Never expose unto the people that they knowest not what they thinketh they know. Neither reveal unto them the gaps between their vaunted ideals and who they are in truth. For thou shalt surely suffer for it, and that right smartly.

Perhaps this maxim is easier to remember: The truth shalt get thee in a pickle. Pray, therefore, to love pickles.

I have written elsewhere on the need for education as soulcraft. I am saying here that foundational to soulcraft is the examined life. I am saying here that examining self and society may be an important step in the salvation of both.

One thing that desperately needs examination today is the difference between what we think we know is going on, and what is going on. Another thing that needs examining are the gaps between our ideals and who we really are. Take, for example, our much vaunted ideals of liberty.

1776
Excerpt: Declaration of Independence.

Some inconvenient truth here. When Jefferson said that "all men are created equal" and endowed by their creator with rights of "life, liberty and the pursuit of happiness," he did not mean black people, whom he himself owned as slaves; he did not mean women, who did not get the universal right to vote in the U.S. until 1920; he did not mean Indians, whom he called "savages" in the Declaration. Jefferson, and the other founding fathers who signed the Declaration, did not mean a lot of people.


However, the Declaration, despite its obvious shortcomings, was actually a more radical document than the U.S. Constitution that was constructed for the new nation. For the Declaration stated the Enlightenment basis for a revolution for liberty. The Constitution promptly codified inequality and denied liberty to many.

For example, the Constitutional Convention of the new United States not only refused to abolish the very antithesis of liberty -- slavery -- but to add insult to injury, the Constitution defined black slaves as 3/5th persons for the express purpose of legally denying them democracy while simultaneously giving the white southern elite strong democratic representation in congress (U.S. Constitution, 1789, Article 1, Section 2).

"The elite," the great Latin American liberator Simón Bolívar once lamented, "want liberty, but only for themselves." That sentiment has never changed.

The 20th century was characterized by three developments of great importance, said Alex Carey:
"the growth of political democracy; the growth of corporate power; and the growth of corporate propaganda as a means of protecting corporate power against democracy."
Alex Carey, Taking the Risk Out of Democracy (1995)
In 2005, the international financial conglomerate Citigroup sent an equity investment memo recommending a strategy of luxury investment in the era of emerging "Plutonomies" which are, especially, the U.S., UK, and Canada. (See the whole document here.)

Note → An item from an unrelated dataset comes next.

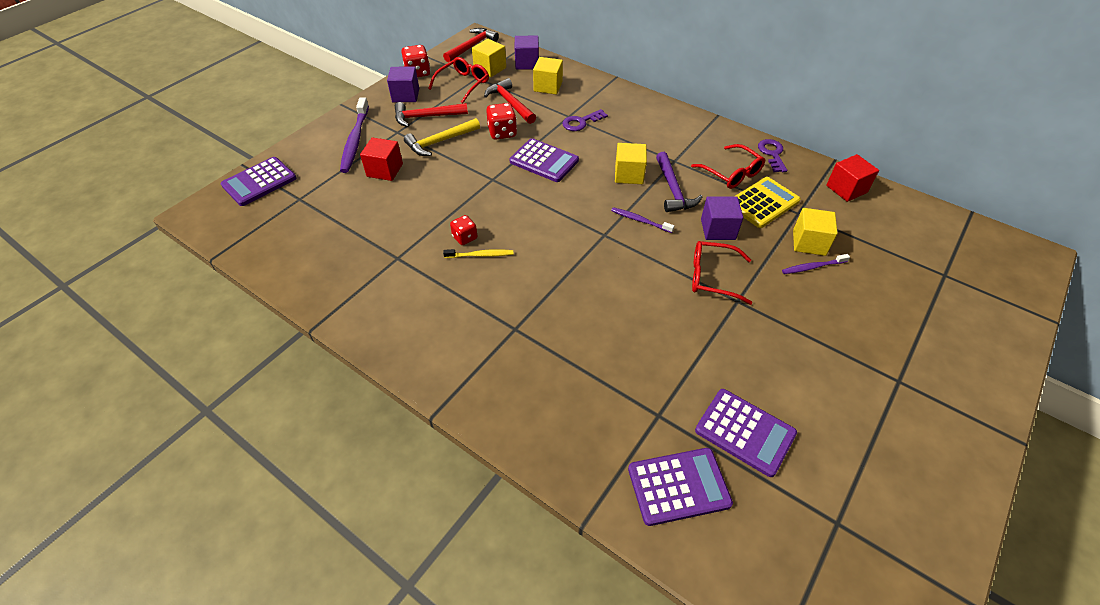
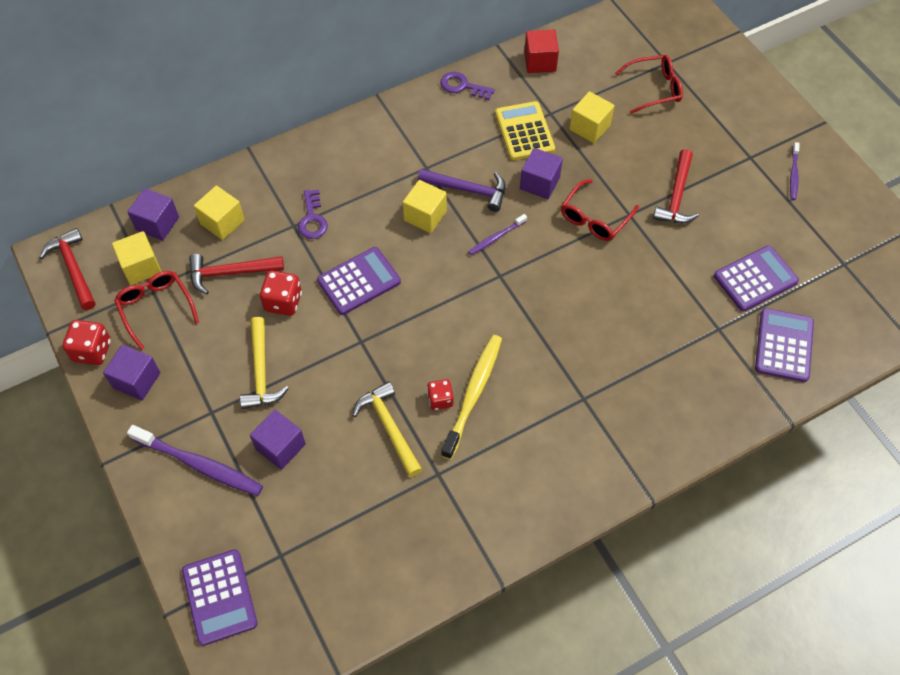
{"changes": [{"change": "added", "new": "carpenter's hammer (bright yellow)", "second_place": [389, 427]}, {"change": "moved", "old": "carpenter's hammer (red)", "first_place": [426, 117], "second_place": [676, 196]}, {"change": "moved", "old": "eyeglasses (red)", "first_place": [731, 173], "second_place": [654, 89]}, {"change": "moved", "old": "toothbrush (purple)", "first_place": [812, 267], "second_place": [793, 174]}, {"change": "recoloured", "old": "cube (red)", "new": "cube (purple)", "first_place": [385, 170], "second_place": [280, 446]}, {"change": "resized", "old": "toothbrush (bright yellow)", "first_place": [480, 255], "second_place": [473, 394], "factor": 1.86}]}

"Income inequality", said Citigroup, is at "the heart of plutonomy". For example, in the U.S. 1% of richest households have some 40% of the nation's wealth, "more than the bottom 95%...put together".

Citigroup was careful to disclaim that it was not arguing whether Plutonomies were good or not. It was just stating the fact of their existence. The question for investors: "How do we make money on this theme?" But it seems that pesky democracy can ruin the whole investment opportunity. No, wait. Good news. The growing gap between the few haves and the many have-nots will likely never be challenged, as long as "enough of the electorate believe they have a chance of becoming a Pluto-participant...the embodiment of the American dream". Translation? Plutonomies, their illustrious 1%, and you as a prospective investor in what the 1% luxuriate in, have little to fear that actual democracy by the other 99% will ruin your day.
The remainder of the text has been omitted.